JOGUEI TUDO FORA
Joguei tudo fora! O que me lembrava de imediato do bem perdido: fotos, paisagens, leituras, vídeos. Nada queria rever. Antigamente, se dizia que “o que os olhos não vêem o coração não sente”. Deve ser verdade, porque mesmo sem rever, sem nada abrir, a dor ainda está ali, diante de mim.
Juan-David Násio diz que “o que dói não é perder o ser amado, mas continuar a amá-lo mais do que nunca, mesmo sabendo-o irremediavelmente perdido”. O que posso fazer, então, além de jogar tudo na lixeira do computador? Pudesse jogar na lixeira do cérebro e “isso” não viesse à tona! Não, essa lixeira inconsciente nos fustiga e volta a toda hora nos sonhos, em outros significantes.

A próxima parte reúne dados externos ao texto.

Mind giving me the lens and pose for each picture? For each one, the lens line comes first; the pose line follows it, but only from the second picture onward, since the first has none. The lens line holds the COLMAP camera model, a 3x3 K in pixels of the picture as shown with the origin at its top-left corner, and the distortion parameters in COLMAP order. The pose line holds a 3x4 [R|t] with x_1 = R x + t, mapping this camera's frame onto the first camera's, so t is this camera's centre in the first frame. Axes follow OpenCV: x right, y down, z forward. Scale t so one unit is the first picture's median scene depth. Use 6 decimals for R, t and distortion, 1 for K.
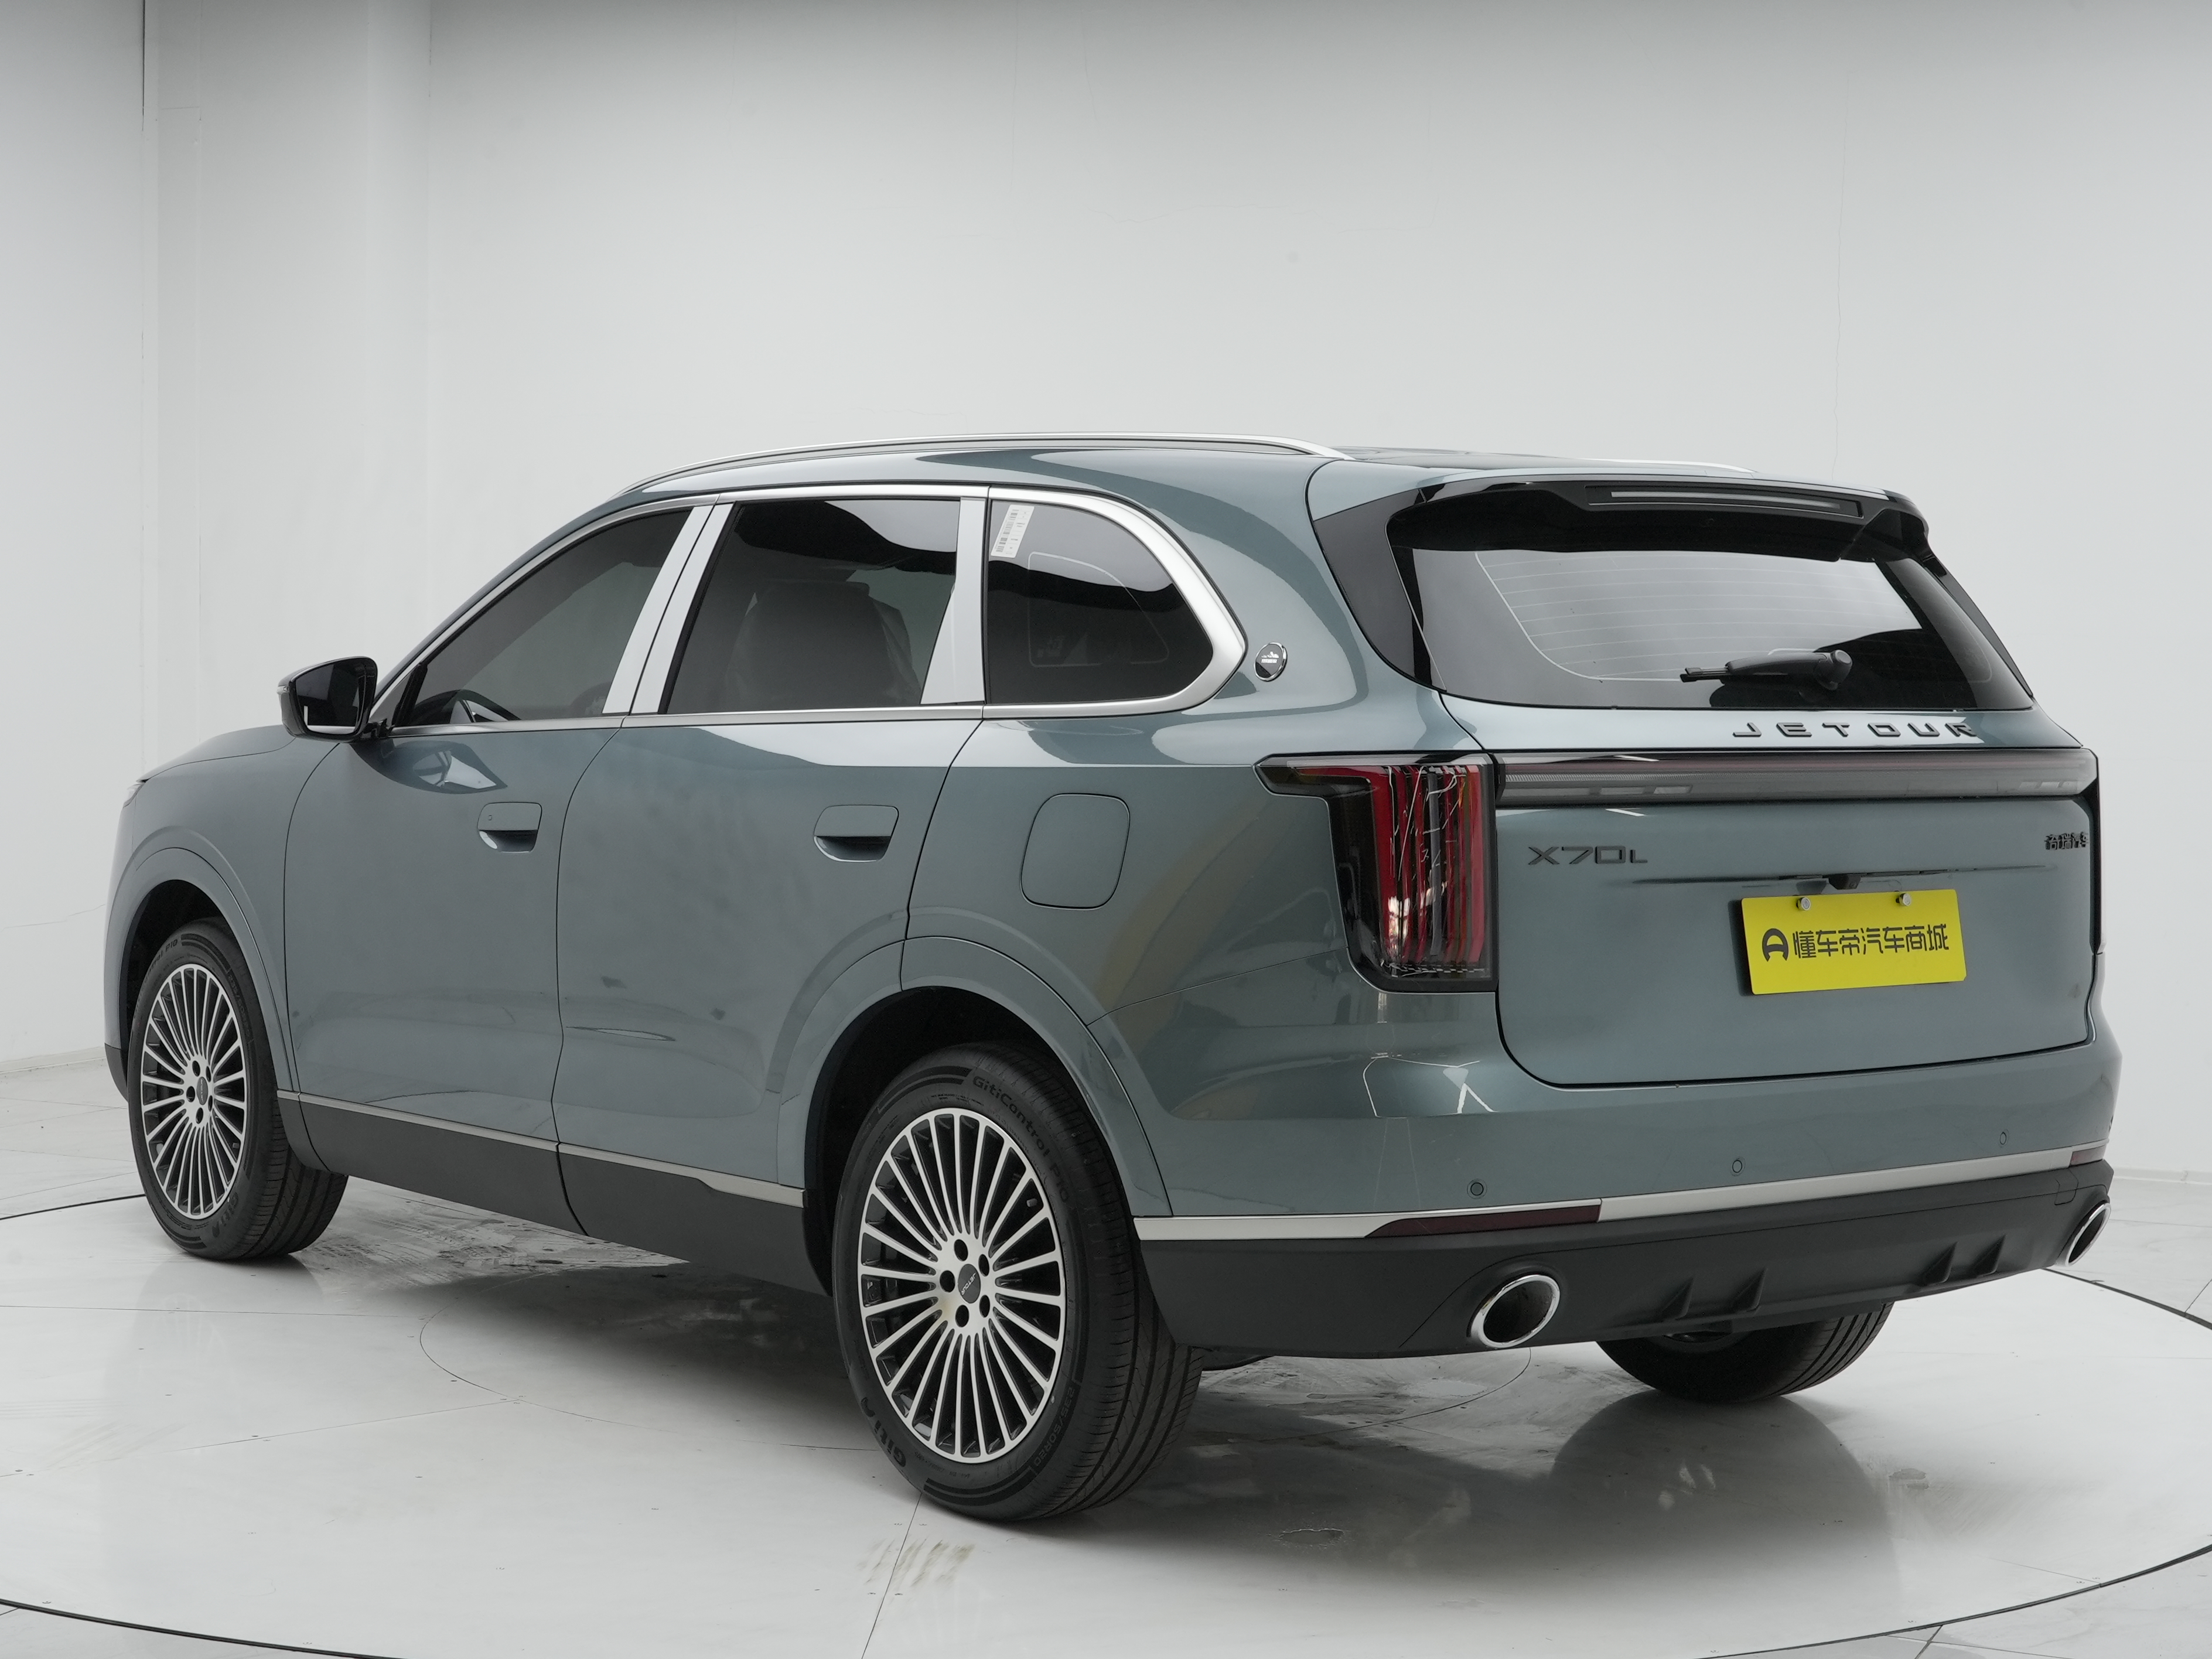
lens RADIAL K [[3826.2, 0, 1106.0], [0, 3826.2, 829.5], [0, 0, 1]] dist [-0.290420, 0.033443]
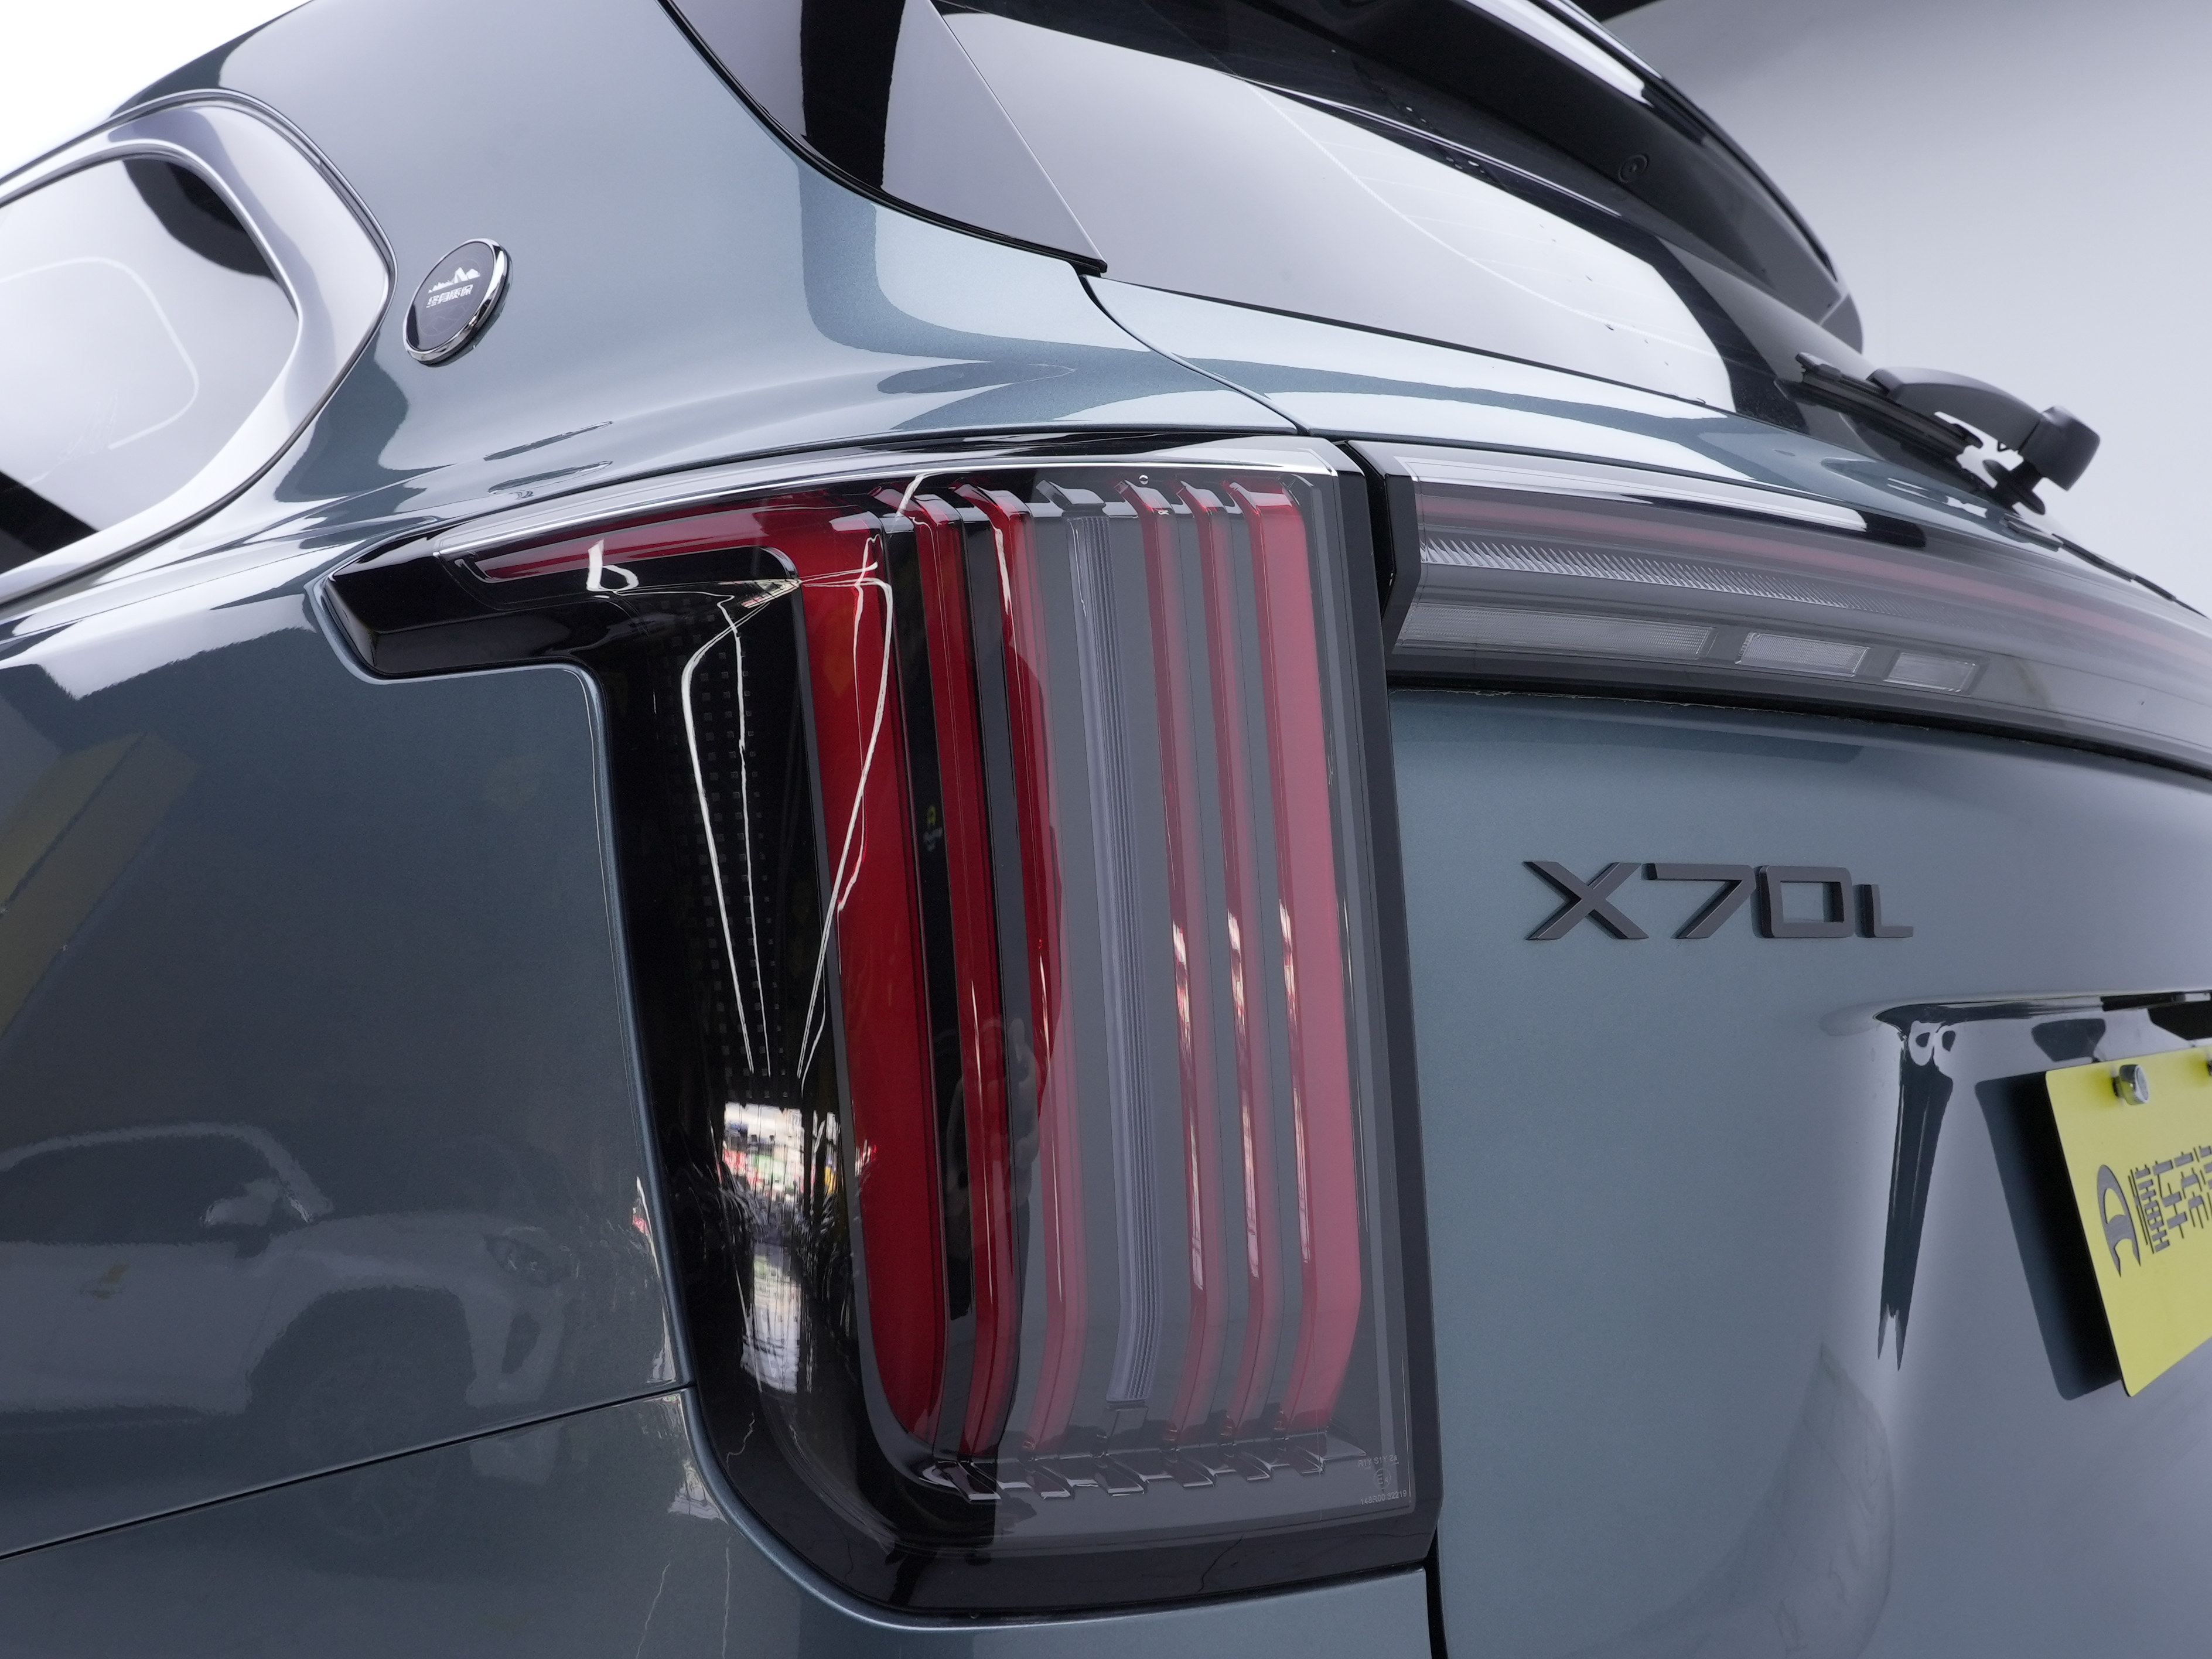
lens RADIAL K [[1890.7, 0, 1106.0], [0, 1890.7, 829.5], [0, 0, 1]] dist [-0.006636, -0.004631]
pose [[0.979476, -0.006758, 0.201446, 0.062282], [0.030575, 0.992854, -0.115354, 0.013941], [-0.199227, 0.119146, 0.972683, 0.855629]]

Mesmo na mais densa noite de sono profundo, havendo um meio, um botãozinho de “desligar”, ainda assim, não se esquece! Se alguém pudesse negociar uma descoberta de algum STOP, mais que comprimidos pra depressão, aposto que seria objeto de primeiríssima necessidade e um dos mais vendidos, porque toda essa dor nos leva à repetição: Pensamentos e desejos obsessivamente repetidos por conta dos impedimentos; a cada certeza da interdição cresce o “amar mais do que nunca”.
Arranjamos desculpas, criamos expectativas, formulamos situações irreais, imaginamos a presença balsâmica. Mas nada nos faculta uma migalha da presença do amado.
De repente a saudade volta, bate à porta, sacolejada pela solidão e pelo que silencia. Por uma simples palavra dita, uma frase ou uma música lembrada. E mais uma vez estamos ali, bem diante da ausência. Tudo já foi respondido, até o mesmo o porquê de não ter mais o que nunca tivemos, mas negamos. Porque melhor a esperança de uma fantasia do que o esfacelamento de uma impossibilidade.
Melhor morrer criando expectativas, do que acreditar na perda de uma esperança... E lá vamos nós... Novamente queremos parar de lembrar e lembramos que não podemos nem sequer esquecer.
E assim, penso: “Ainda bem que joguei tudo fora! Pelo menos hoje não vou repetir o desejo de rever fotos, cartas, e-mails, arquivos... Um dia a menos pra me dar conta da impossibilidade e repetir a saudade de tudo o que não tenho”.
E a lixeira inconsciente diz: Está tudo aqui... Lembra daquela voz?